Pourquoi est-il impossible d’avoir des preuves ? Si on fait des expériences, comme on l'a déjà fait sur des animaux...

Tout dépend de ce que l’on entend par preuve. Ce ne sont pas des preuves logiques et mathématiques, mais des preuves expérimentales. Il y a des études épidémiologiques et des études en laboratoire. Le problème de ces études, c'est qu'il n'y a pas la possibilité d'établir un lien de cause à effet. On peut établir des corrélations, par rapport aux symptômes, etc. Mais la corrélation n'est pas une preuve. Pareil pour les personnes électro-hypersensibles qui déclarent ressentir les ondes à certains endroits et pas à d'autres. Ce n'est pas considéré comme une relation de cause à effet. On pourrait faire des études cliniques, en exposant des personnes à ces ondes, mais ça ne serait pas très éthique. Donc on ne le fait pas. On fait ça sur des animaux ou sur des cellules, et là on en tire des conclusions. Mais les sceptiques diront que ce qu'on observe sur le rat n'est pas forcément transposable à l'humain.

Quelles solutions prônez- vous ?

Pour moi, ce vers quoi on doit s'orienter, c'est faire passer les données par le câble, la fibre optique ou autre partout où c'est techniquement possible. On diminue de la sorte le nombre de données transmises par les ondes à des niveaux acceptables.

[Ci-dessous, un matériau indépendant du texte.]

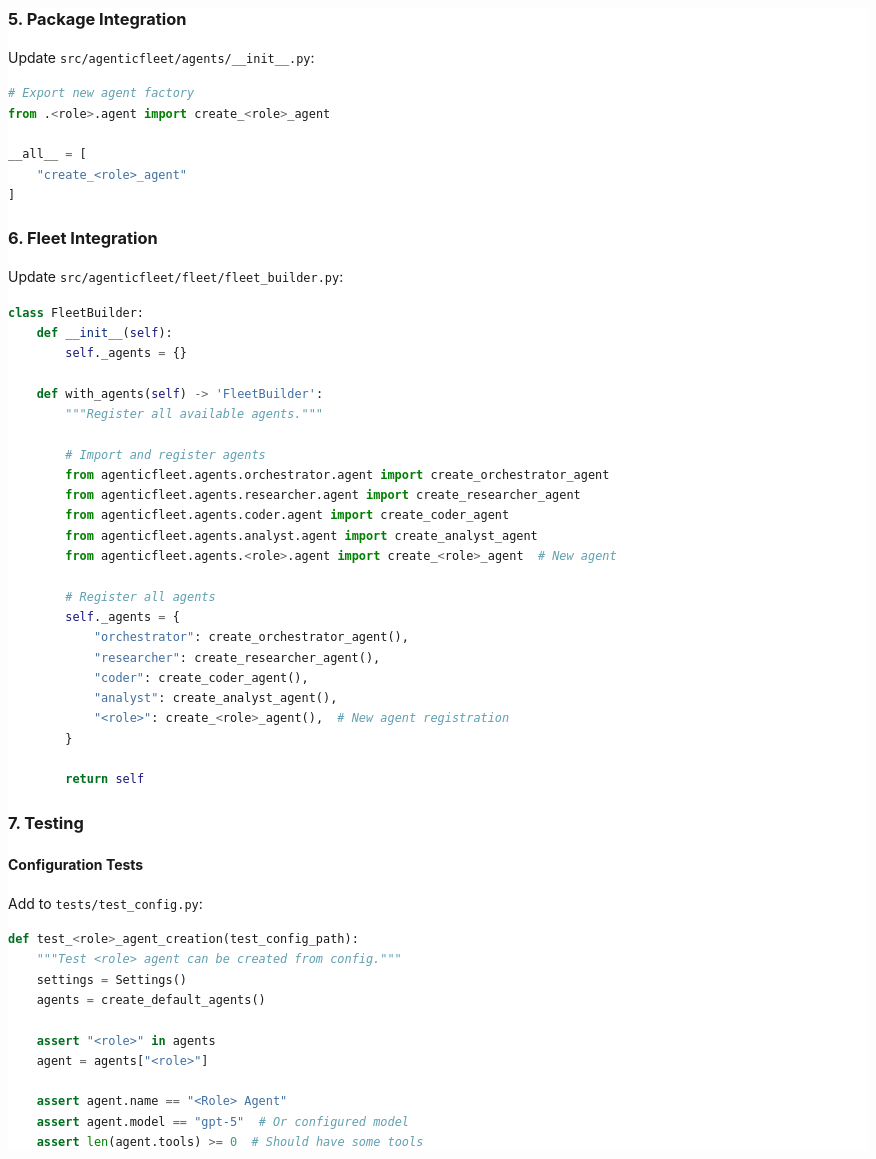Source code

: ### 5. Package Integration

Update `src/agenticfleet/agents/__init__.py`:

```python
# Export new agent factory
from .<role>.agent import create_<role>_agent

__all__ = [
    "create_<role>_agent"
]
```

### 6. Fleet Integration

Update `src/agenticfleet/fleet/fleet_builder.py`:

```python
class FleetBuilder:
    def __init__(self):
        self._agents = {}

    def with_agents(self) -> 'FleetBuilder':
        """Register all available agents."""

        # Import and register agents
        from agenticfleet.agents.orchestrator.agent import create_orchestrator_agent
        from agenticfleet.agents.researcher.agent import create_researcher_agent
        from agenticfleet.agents.coder.agent import create_coder_agent
        from agenticfleet.agents.analyst.agent import create_analyst_agent
        from agenticfleet.agents.<role>.agent import create_<role>_agent  # New agent

        # Register all agents
        self._agents = {
            "orchestrator": create_orchestrator_agent(),
            "researcher": create_researcher_agent(),
            "coder": create_coder_agent(),
            "analyst": create_analyst_agent(),
            "<role>": create_<role>_agent(),  # New agent registration
        }

        return self
```

### 7. Testing

#### Configuration Tests

Add to `tests/test_config.py`:

```python
def test_<role>_agent_creation(test_config_path):
    """Test <role> agent can be created from config."""
    settings = Settings()
    agents = create_default_agents()

    assert "<role>" in agents
    agent = agents["<role>"]

    assert agent.name == "<Role> Agent"
    assert agent.model == "gpt-5"  # Or configured model
    assert len(agent.tools) >= 0  # Should have some tools
```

Et comment faire pour les terminaux mobiles ?

Il faut apprendre à se poser les questions pertinentes. Quel est l’usage que nous faisons des communications sans fil ? L’appareil est-il fixe ou mobile ? Peut-on remplacer le sans-fil par du fil ? Voyez les compteurs communicants par exemple. Il n'y a rien de plus fixe qu'un compteur. Pourquoi ne prévoit-on pas des compteurs communiquant leurs données par câble réseau plutôt que par les ondes ou par courant porteur en ligne ? C'est quoi la meilleure stratégie à long terme ? Faire le plus rapidement possible et à moindre coût ? Ou c'est utiliser les meilleures technologies dont nous disposons, compatibles avec la santé ? On est à une bifurcation. 

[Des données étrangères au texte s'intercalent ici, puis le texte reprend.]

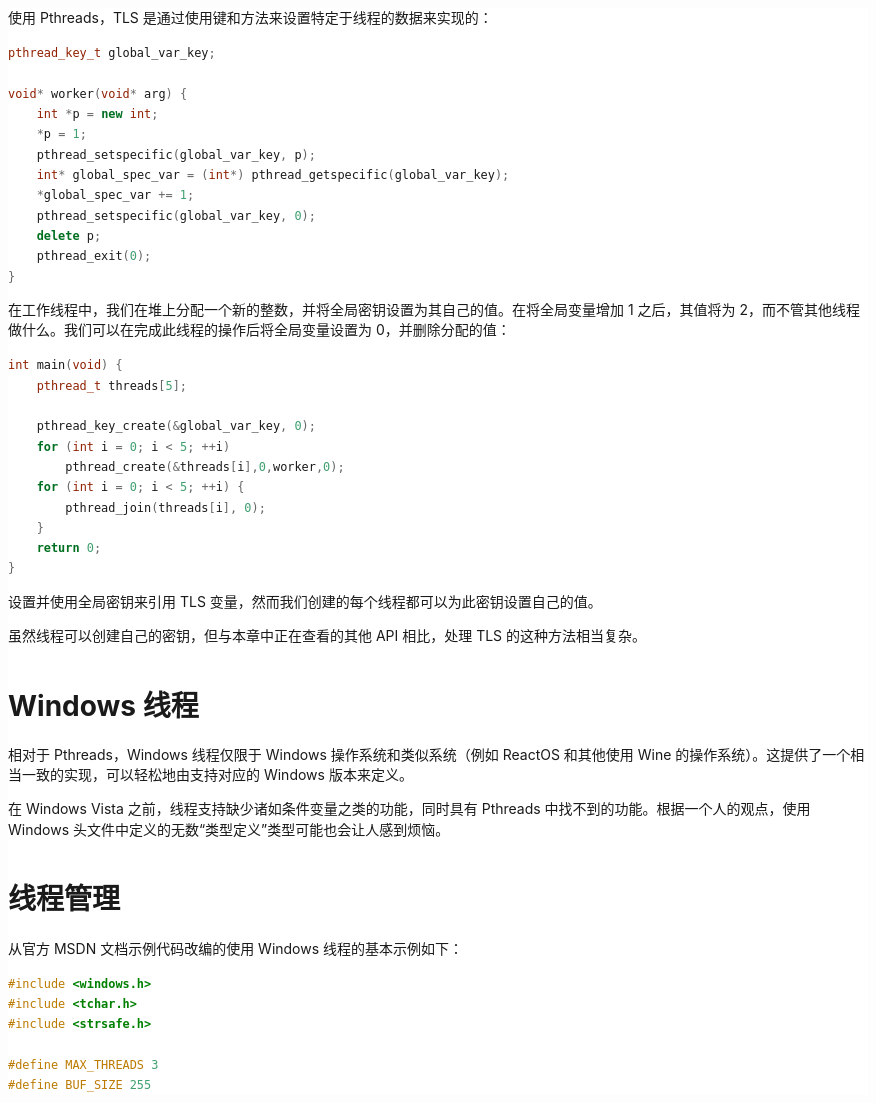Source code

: 使用 Pthreads，TLS 是通过使用键和方法来设置特定于线程的数据来实现的：

```cpp
pthread_key_t global_var_key;

void* worker(void* arg) {
    int *p = new int;
    *p = 1;
    pthread_setspecific(global_var_key, p);
    int* global_spec_var = (int*) pthread_getspecific(global_var_key);
    *global_spec_var += 1;
    pthread_setspecific(global_var_key, 0);
    delete p;
    pthread_exit(0);
}

```

在工作线程中，我们在堆上分配一个新的整数，并将全局密钥设置为其自己的值。在将全局变量增加 1 之后，其值将为 2，而不管其他线程做什么。我们可以在完成此线程的操作后将全局变量设置为 0，并删除分配的值：

```cpp
int main(void) {
    pthread_t threads[5];

    pthread_key_create(&global_var_key, 0);
    for (int i = 0; i < 5; ++i)
        pthread_create(&threads[i],0,worker,0);
    for (int i = 0; i < 5; ++i) {
        pthread_join(threads[i], 0);
    }
    return 0;
}

```

设置并使用全局密钥来引用 TLS 变量，然而我们创建的每个线程都可以为此密钥设置自己的值。

虽然线程可以创建自己的密钥，但与本章中正在查看的其他 API 相比，处理 TLS 的这种方法相当复杂。

# Windows 线程

相对于 Pthreads，Windows 线程仅限于 Windows 操作系统和类似系统（例如 ReactOS 和其他使用 Wine 的操作系统）。这提供了一个相当一致的实现，可以轻松地由支持对应的 Windows 版本来定义。

在 Windows Vista 之前，线程支持缺少诸如条件变量之类的功能，同时具有 Pthreads 中找不到的功能。根据一个人的观点，使用 Windows 头文件中定义的无数“类型定义”类型可能也会让人感到烦恼。

# 线程管理

从官方 MSDN 文档示例代码改编的使用 Windows 线程的基本示例如下：

```cpp
#include <windows.h> 
#include <tchar.h> 
#include <strsafe.h> 

#define MAX_THREADS 3 
#define BUF_SIZE 255  

```
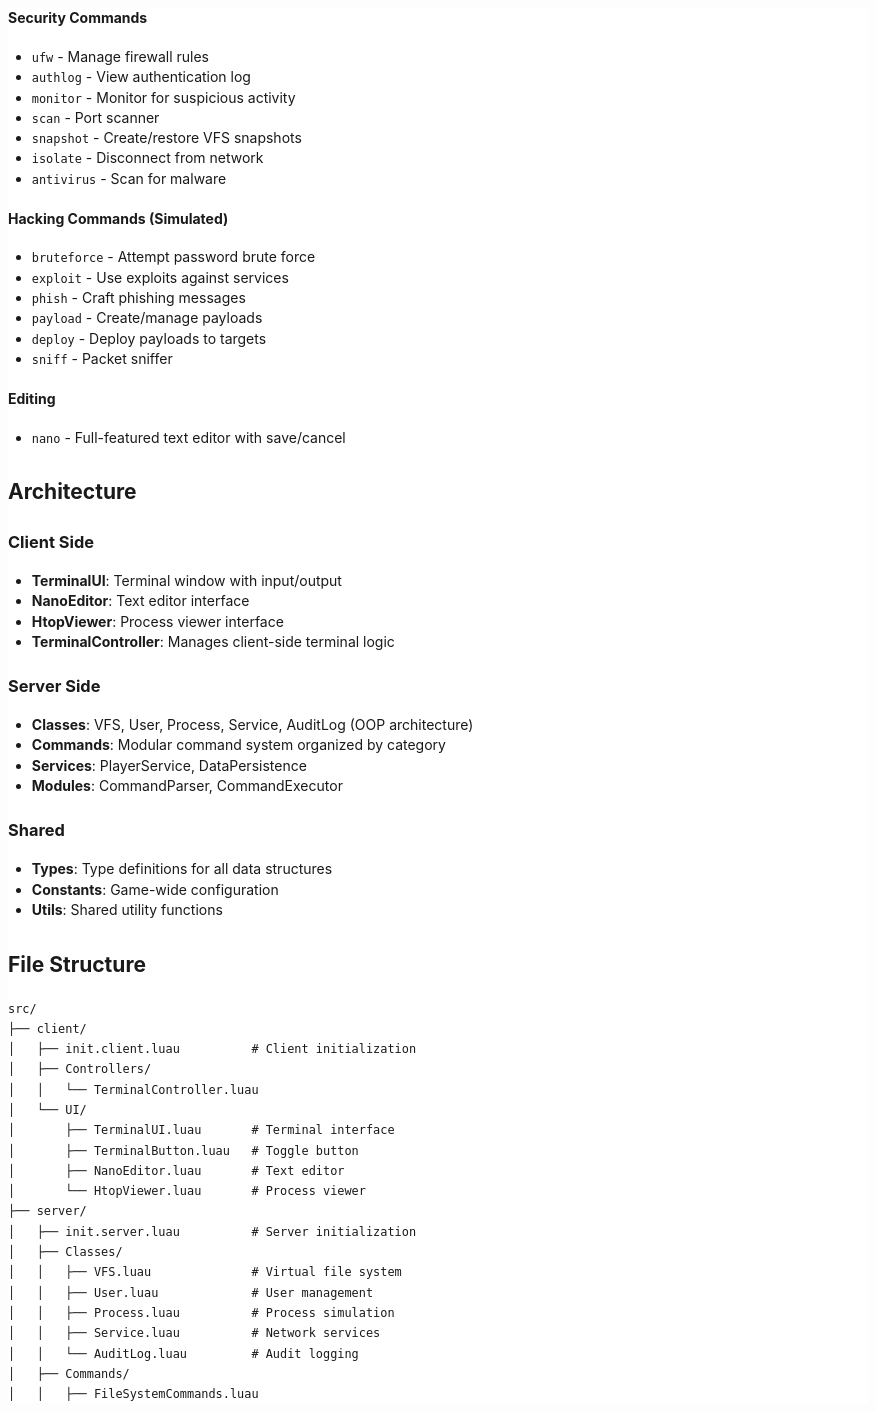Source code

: #### Security Commands
- `ufw` - Manage firewall rules
- `authlog` - View authentication log
- `monitor` - Monitor for suspicious activity
- `scan` - Port scanner
- `snapshot` - Create/restore VFS snapshots
- `isolate` - Disconnect from network
- `antivirus` - Scan for malware

#### Hacking Commands (Simulated)
- `bruteforce` - Attempt password brute force
- `exploit` - Use exploits against services
- `phish` - Craft phishing messages
- `payload` - Create/manage payloads
- `deploy` - Deploy payloads to targets
- `sniff` - Packet sniffer

#### Editing
- `nano` - Full-featured text editor with save/cancel

## Architecture

### Client Side
- **TerminalUI**: Terminal window with input/output
- **NanoEditor**: Text editor interface
- **HtopViewer**: Process viewer interface
- **TerminalController**: Manages client-side terminal logic

### Server Side
- **Classes**: VFS, User, Process, Service, AuditLog (OOP architecture)
- **Commands**: Modular command system organized by category
- **Services**: PlayerService, DataPersistence
- **Modules**: CommandParser, CommandExecutor

### Shared
- **Types**: Type definitions for all data structures
- **Constants**: Game-wide configuration
- **Utils**: Shared utility functions

## File Structure

```
src/
├── client/
│   ├── init.client.luau          # Client initialization
│   ├── Controllers/
│   │   └── TerminalController.luau
│   └── UI/
│       ├── TerminalUI.luau       # Terminal interface
│       ├── TerminalButton.luau   # Toggle button
│       ├── NanoEditor.luau       # Text editor
│       └── HtopViewer.luau       # Process viewer
├── server/
│   ├── init.server.luau          # Server initialization
│   ├── Classes/
│   │   ├── VFS.luau              # Virtual file system
│   │   ├── User.luau             # User management
│   │   ├── Process.luau          # Process simulation
│   │   ├── Service.luau          # Network services
│   │   └── AuditLog.luau         # Audit logging
│   ├── Commands/
│   │   ├── FileSystemCommands.luau
```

La 5G implique aussi, potentiellement, plus d’objets connectés, plus facilement. On en devient "accro" ?

Oui. Il y a même des centres de sevrages pour les addictions au smartphone. On est en train de créer tout un monde hyper connecté et, en parallèle, il y a tout un business qui se crée autour de la santé, des dégâts engendrés. A un moment, est-ce qu'on ne peut pas prendre les bonnes décisions à la base, simplement ? Je ne suis pas contre le numérique et la technologie, mais je suis pour un usage raisonné et responsable.